> [Exercise directions]: When you reach the line that contains "framed print: none [327,138,396,191]" in the data below, start reproducing lines exactly, and stop after the line that contains "cup: none [429,719,464,776]".

> [Available data]:
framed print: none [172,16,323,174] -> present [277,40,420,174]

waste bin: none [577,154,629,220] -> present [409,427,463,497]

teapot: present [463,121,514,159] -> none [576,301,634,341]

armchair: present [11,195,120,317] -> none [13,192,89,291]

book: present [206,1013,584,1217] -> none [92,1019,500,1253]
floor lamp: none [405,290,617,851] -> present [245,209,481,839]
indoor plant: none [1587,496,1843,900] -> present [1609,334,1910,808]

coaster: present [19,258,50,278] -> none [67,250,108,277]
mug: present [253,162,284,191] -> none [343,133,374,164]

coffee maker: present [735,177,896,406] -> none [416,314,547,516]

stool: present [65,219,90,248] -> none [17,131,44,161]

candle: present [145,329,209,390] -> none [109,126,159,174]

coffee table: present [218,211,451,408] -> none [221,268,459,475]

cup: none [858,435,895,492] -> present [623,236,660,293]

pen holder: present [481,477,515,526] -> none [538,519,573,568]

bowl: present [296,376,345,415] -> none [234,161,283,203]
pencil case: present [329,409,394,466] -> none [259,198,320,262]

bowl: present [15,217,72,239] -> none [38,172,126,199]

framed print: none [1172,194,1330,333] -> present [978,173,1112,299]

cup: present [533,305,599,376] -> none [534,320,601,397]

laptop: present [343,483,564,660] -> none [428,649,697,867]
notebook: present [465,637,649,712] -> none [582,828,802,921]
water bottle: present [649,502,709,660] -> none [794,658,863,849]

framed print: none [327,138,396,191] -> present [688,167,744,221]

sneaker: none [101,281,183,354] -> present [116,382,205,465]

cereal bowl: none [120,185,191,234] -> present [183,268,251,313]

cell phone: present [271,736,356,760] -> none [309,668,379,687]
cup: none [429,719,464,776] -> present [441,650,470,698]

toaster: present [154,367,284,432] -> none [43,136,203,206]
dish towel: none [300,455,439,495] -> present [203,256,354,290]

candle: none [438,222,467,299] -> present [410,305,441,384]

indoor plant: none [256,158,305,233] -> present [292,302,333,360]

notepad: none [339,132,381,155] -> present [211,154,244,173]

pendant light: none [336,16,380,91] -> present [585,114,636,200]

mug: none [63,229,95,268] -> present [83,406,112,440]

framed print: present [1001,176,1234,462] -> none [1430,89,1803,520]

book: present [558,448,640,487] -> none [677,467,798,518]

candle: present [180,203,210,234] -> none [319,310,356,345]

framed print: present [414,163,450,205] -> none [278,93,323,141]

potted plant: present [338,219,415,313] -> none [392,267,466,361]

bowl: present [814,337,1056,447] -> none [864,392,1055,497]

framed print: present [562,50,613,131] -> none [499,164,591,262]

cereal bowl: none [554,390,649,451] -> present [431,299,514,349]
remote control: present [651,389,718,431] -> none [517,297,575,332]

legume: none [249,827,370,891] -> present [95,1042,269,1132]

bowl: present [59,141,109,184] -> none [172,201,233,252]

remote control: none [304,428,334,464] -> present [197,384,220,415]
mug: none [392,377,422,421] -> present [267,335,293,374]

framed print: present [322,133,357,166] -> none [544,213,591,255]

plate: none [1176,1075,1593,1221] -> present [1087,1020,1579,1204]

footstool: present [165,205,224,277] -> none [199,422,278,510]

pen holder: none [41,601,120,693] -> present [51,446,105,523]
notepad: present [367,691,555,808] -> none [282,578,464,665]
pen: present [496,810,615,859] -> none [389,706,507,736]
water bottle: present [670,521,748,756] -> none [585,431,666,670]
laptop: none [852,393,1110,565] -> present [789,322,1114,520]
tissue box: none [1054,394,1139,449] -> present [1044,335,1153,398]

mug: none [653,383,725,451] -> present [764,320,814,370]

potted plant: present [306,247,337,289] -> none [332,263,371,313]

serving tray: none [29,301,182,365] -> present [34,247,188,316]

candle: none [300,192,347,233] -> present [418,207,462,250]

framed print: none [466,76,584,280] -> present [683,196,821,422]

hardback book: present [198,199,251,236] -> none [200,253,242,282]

> [Worked solution]:
framed print: none [327,138,396,191] -> present [688,167,744,221]

sneaker: none [101,281,183,354] -> present [116,382,205,465]

cereal bowl: none [120,185,191,234] -> present [183,268,251,313]

cell phone: present [271,736,356,760] -> none [309,668,379,687]
cup: none [429,719,464,776] -> present [441,650,470,698]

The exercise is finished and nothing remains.